# Report Writing Software



## JDTreeLakeTahoe (Apr 5, 2009)

Can anyone recommend some good Arborist report writing software? Preferably for Mac, but any suggestions will be helpful.
Thanks


----------



## Tree Dr. (Apr 12, 2009)

*reports*

Hi, 
I don't know much about software for trees besides "arborgold"?
What type of reports are you writing? I have been doing more of this lately for tree evaluations using microsoft word I am wanting to create a database of trees and and plants on clients property for marketing/monitoring.
I also made a boilerplate eval form with fill in the blanks. Looks more pro than totally handwritten. 
Maybe laptop,digicam with printer in the truck is the ticket, get a printed report to client asap.


----------



## JDTreeLakeTahoe (Apr 13, 2009)

*Reports-thanks*



Tree Dr. said:


> Hi,
> I don't know much about software for trees besides "arborgold"?
> What type of reports are you writing? I have been doing more of this lately for tree evaluations using microsoft word I am wanting to create a database of trees and and plants on clients property for marketing/monitoring.
> I also made a boilerplate eval form with fill in the blanks. Looks more pro than totally handwritten.
> Maybe laptop,digicam with printer in the truck is the ticket, get a printed report to client asap.


------------------------
I just got certified by ISA as an Arborist and was going to provide clients with mainly hazard eval's and bug ID. I'm using Quickbooks for invoicing, etc. which does the job there but thought there might be some good templates for use in another program. Arborgold looks good, but I use a Mac. Think I'll just create my own templates with a word processor. Thanks for your help.


----------



## VL07 (Apr 13, 2009)

I've writen up a few evaluations, and what helped me was the book, Writing effective reports. Plus use the Tree Hazard evaluaton form supplied by ISA as a checklist when on site. As for software, just use word.


----------



## daceymathers (May 4, 2011)

Style Report is a Java Report Writing Software application.Style Report software enables enhanced query, reporting, and analysis capabilities with real-time access to data regardless of source, format or platform. It Deliver professional, high fidelity presentation and Transform and manipulate raw data


----------



## Silentmtn3 (May 15, 2011)

JDTreeLakeTahoe said:


> ------------------------
> I just got certified by ISA as an Arborist and was going to provide clients with mainly hazard eval's and bug ID. I'm using Quickbooks for invoicing, etc. which does the job there but thought there might be some good templates for use in another program. Arborgold looks good, but I use a Mac. Think I'll just create my own templates with a word processor. Thanks for your help.


 
I use quickbooks to create all of my estimates and invoices. I have extensively modified quickbooks so that I am able to track the type of customer (residential, commercial, municipal, etc), the type of work (pruning, removal, stump grinding, storm damage, etc), the demographics (location or part of town the customer is in) of the customer. 
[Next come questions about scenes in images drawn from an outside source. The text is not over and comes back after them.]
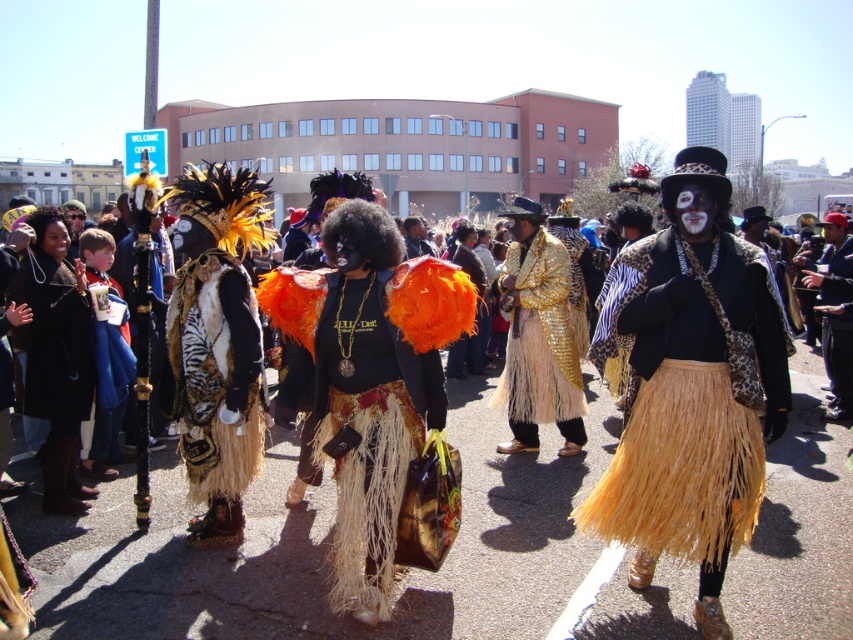
Consider the image. Between tiger print fur skirt at center and leopard print jacket at center, which one has more height?

With more height is leopard print jacket at center.

Is tiger print fur skirt at center closer to the viewer compared to leopard print jacket at center?

Yes.

Who is more forward, (190, 291) or (840, 259)?

Point (190, 291)

Locate an element on the screen. tiger print fur skirt at center is located at coordinates (216, 376).

Is gold sequined jacket at center wider than leopard print jacket at center?

Yes.

Which is below, gold sequined jacket at center or leopard print jacket at center?

gold sequined jacket at center is lower down.

Does point (538, 364) lie behind point (833, 275)?

No, (538, 364) is in front of (833, 275).

Locate an element on the screen. gold sequined jacket at center is located at coordinates (538, 340).

Is leopard print cape at center to the left of leopard print jacket at center from the viewer's perspective?

Indeed, leopard print cape at center is positioned on the left side of leopard print jacket at center.

This screenshot has height=640, width=853. What are the coordinates of `leopard print cape at center` in the screenshot? It's located at (692, 406).

What are the coordinates of `leopard print cape at center` in the screenshot? It's located at (692, 406).

I want to click on leopard print cape at center, so click(692, 406).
I am able to verify that the customer is the owner of the property and not a renter, the parcel and subdivision of the property is listed on the paperwork. You don't want to get into a situation where a renter is trying to have work done without the property owners permission.

I have attached two PDF files that I created to show a example of an estimate and an invoice. I hope it helps you. If you have any questions, email me at [email protected].

Brian


----------



## daceymathers (Jun 22, 2011)

JDTreeLakeTahoe said:


> Can anyone recommend some good Arborist report writing software? Preferably for Mac, but any suggestions will be helpful.
> Thanks


 
There are various report writing software you can select any one that you like.Microsoft office 2007 and other writing software can be used to make the report .So use what ever writing software you are using for creating reports.


----------



## DeAvilaTree (Jun 27, 2011)

I right exactly what I did on my quickbook invoices and use that for my customers history


----------



## RJG (Jul 3, 2011)

*Report Writing*

If you are going to write arborist's reports I would also suggest getting the book from the ISA "A Consultants Guide to Writing Effective Reports" put out by ASCA (American Society of Consulting Arborists). All your reports should have the requisite five items at a minimum: Assignment, Observations, Discussion, Conclusion, and Recommendations as formatted in the guide. You can also have these items in a "form report" that is really simple. I have a sample "form report" made up that you could get printed in triplicate NCR that you can give to a client on site (email or PM me if you are interested). I also have some sample letter reports that follow the format that I could give to you as well.
ASCA has two webinars on their website, one is report writing and the other is risk assessments. They are not cheep but they may be worth checking out if you are doing these sorts of things. If you really want to learn how to write reports then go to the ASCA Academy next time it is on the west coast (again, not cheap, but worth it).
I don't know of any report writing software per se since I just use the Pages software from Apple or Microsoft Word and have created some templates. I have heard that the Dragon speech recognition software can speed up the process if you do a lot of lengthy reports.

Cheers,

Rick
BCMA WE-4341B
RCA #496
CTRA #904 
[email protected]
Registered Consulting Arborist® #496 – Board Certified Master Arborist WE-4341B | Consulting Arborists Serving Santa Cruz and the San Francisco Bay Area


----------



## victoria stiles (Aug 10, 2011)

JDTreeLakeTahoe said:


> Can anyone recommend some good Arborist report writing software? Preferably for Mac, but any suggestions will be helpful.
> Thanks


You should use latex. It has been around for as long as computers, and is completely up-to-date.


----------